Tag Archives: Royal Oak Recycling

2013_10_07-10 (M – R) Wrap-up and Re-load

Linda did double duty this week (Monday and Wednesday) in the babysitting department as she will miss her regularly scheduled shift next week while we attend an RV rally / photography workshop.  So our daughter got Wednesday “off” will fill in for her next Monday.  I took the opportunity to work at my desk and finally prepared the various materials that I have to supply to the members of our FMCA Freethinkers associate chapter for our upcoming annual business meeting.  We also took care of errands and finished cleaning up from the open house.

One errand I had not ever been on was taking boxes of paper to a shredding facility (Royal Oak Recycling in White Lake Township).  This place has you drive onto a scale with your car, drive to a dock and unload your stuff, and then drive back on the scale.  I had 10 copier paper boxes of mixed paper and hadn’t really thought about the fact that “20 lb” paper means that a case of 10 reams weights 20 pounds.  I didn’t think I had that much paper, but the difference in the before and after weight of the car was 220 lbs.  ROR charges 15 cents per pound if you want to watch them shred your paper, or they pay you 2.5 cents per pound if you are willing to just drop it off.  Since the papers to be shred were mostly old personal and business financial records, we wanted to verify that they had indeed been shredded, so I paid.  They only take cash, so it was a good thing that I had enough to cover the $33+ amount.

At one time I sent updated rosters to the members of our Freethinkers chapter by attaching the PDF to an e-mail.  More recently, I decided to put the roster and other documents in my personal Dropbox, generate a link, and just e-mail the link to everyone.  That technology works very well, and is capable of even more sophisticated operating modes.  But I have also been thinking about, and working on, a website for this group using WordPress.  I decided that I would put some effort into giving it some structure and preliminary content, and use it to deliver documents and other materials to the members.  The challenge is that some of the materials, like the roster, contain information that is for the members only and cannot be available for public view.
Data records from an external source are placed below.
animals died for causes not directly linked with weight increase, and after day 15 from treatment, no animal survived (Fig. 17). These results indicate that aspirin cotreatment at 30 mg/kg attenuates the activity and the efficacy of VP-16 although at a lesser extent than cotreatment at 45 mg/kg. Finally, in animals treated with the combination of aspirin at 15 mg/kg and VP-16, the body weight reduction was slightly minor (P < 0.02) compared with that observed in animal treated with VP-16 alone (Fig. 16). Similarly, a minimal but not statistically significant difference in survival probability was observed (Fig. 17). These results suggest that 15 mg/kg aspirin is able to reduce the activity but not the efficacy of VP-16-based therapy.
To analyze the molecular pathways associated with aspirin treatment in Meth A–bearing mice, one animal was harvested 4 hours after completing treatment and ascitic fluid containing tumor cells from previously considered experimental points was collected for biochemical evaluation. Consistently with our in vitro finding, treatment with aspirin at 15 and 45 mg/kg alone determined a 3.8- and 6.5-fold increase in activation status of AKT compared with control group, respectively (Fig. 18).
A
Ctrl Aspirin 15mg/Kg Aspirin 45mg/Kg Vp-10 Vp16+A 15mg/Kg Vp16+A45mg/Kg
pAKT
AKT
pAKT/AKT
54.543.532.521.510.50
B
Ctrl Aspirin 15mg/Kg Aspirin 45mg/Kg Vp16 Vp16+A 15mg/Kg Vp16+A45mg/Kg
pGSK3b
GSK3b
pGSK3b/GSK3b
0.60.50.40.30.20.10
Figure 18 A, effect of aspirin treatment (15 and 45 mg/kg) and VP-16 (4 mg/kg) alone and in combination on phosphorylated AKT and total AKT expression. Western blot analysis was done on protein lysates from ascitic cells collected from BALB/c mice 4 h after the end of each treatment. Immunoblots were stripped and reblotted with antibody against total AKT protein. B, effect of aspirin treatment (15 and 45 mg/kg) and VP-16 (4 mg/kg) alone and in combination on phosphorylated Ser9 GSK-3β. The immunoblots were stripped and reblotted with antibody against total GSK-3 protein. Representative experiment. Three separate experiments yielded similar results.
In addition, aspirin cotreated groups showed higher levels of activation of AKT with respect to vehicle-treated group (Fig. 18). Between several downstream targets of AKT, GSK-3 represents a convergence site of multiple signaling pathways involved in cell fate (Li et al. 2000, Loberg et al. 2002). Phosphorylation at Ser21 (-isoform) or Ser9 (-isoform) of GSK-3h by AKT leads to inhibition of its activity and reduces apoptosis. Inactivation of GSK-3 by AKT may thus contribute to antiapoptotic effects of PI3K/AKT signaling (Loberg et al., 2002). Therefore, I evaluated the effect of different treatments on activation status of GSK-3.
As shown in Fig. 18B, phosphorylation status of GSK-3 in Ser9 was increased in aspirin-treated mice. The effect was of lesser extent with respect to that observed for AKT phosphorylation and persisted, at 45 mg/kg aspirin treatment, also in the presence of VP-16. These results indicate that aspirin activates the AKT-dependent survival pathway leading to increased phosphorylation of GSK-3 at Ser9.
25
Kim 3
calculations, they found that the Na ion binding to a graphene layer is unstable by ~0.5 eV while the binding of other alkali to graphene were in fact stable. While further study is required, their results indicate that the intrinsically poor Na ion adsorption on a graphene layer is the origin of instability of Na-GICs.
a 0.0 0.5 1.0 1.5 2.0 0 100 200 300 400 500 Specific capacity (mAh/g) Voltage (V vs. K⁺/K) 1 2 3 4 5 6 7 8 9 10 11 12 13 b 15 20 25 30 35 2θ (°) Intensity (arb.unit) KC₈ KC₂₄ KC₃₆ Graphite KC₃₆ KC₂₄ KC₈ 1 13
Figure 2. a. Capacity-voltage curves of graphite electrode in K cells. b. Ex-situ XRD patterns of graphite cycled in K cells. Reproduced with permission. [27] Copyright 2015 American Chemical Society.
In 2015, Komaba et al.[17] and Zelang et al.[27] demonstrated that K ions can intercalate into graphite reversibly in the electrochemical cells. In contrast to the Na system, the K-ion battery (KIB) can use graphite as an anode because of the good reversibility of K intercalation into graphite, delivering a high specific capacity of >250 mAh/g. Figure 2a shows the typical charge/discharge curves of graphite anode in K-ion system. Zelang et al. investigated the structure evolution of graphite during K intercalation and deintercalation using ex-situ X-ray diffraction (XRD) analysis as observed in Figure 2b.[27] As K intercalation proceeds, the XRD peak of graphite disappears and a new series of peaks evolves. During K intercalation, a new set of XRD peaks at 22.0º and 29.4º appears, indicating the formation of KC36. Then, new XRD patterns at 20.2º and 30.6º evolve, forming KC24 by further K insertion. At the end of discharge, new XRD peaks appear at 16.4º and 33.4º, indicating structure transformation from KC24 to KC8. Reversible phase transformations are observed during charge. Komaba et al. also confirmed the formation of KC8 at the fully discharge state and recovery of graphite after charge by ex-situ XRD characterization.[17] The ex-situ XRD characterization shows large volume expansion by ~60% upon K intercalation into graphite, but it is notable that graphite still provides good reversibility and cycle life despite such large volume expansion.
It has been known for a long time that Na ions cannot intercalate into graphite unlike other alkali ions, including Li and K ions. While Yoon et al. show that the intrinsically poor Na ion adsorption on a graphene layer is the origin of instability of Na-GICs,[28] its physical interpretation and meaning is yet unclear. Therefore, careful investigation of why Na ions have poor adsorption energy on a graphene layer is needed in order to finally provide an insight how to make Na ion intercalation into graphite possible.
I was able to password protect individual pages, but the protection is less than ideal as web browsers apparently remember these passwords even when you ask them not to.  It’s may be that this is being done using cookies, but however it is being done I could not figure out a way to defeat it.  I also played around with WordPress user roles, but the only thing that WordPress seemed to have built into it was the ability to require users to log in to post a comment/reply.  This is apparently one of the reasons for the “subscriber” user role.  If have been looking at a WordPress plug-in called S2, or S2 Member, or S2 Framework, that appears to have the ability to place all or part of WordPress website behind a user login function, but I have not had a chance to install, configure, and play with it yet.

On Wednesday I drove Linda to her babysitting gig in Ann Arbor and then I drove back to Ann Arbor in the afternoon to visit with Madeline and her mom and dad.  Shawna had an evening appointment so Linda and I had a quiet dinner with our son and then drove home together.

We spent Thursday re-loading the bus for our trip to Tennessee and Virginia.  Phil from Precision Grading came by around 6:30 PM.  We talked about the approximate location of the bus barn/garage and he set up his transit so we could measure the contours of the site, the driveway in from the road, and the surrounding yard.  Based on his measurements, it looks like our planned site should work very well in terms of drainage, which is always a prime consideration.

Linda spent the rest of the evening working at her desk and following the Detroit Tigers in game 5 of the first round of the American League playoffs.  I spent the rest of the evening updating the firmware in our Sony Alpha 100 digital SLR and updating the Sony Image Data Converter and Motion Picture Browser programs.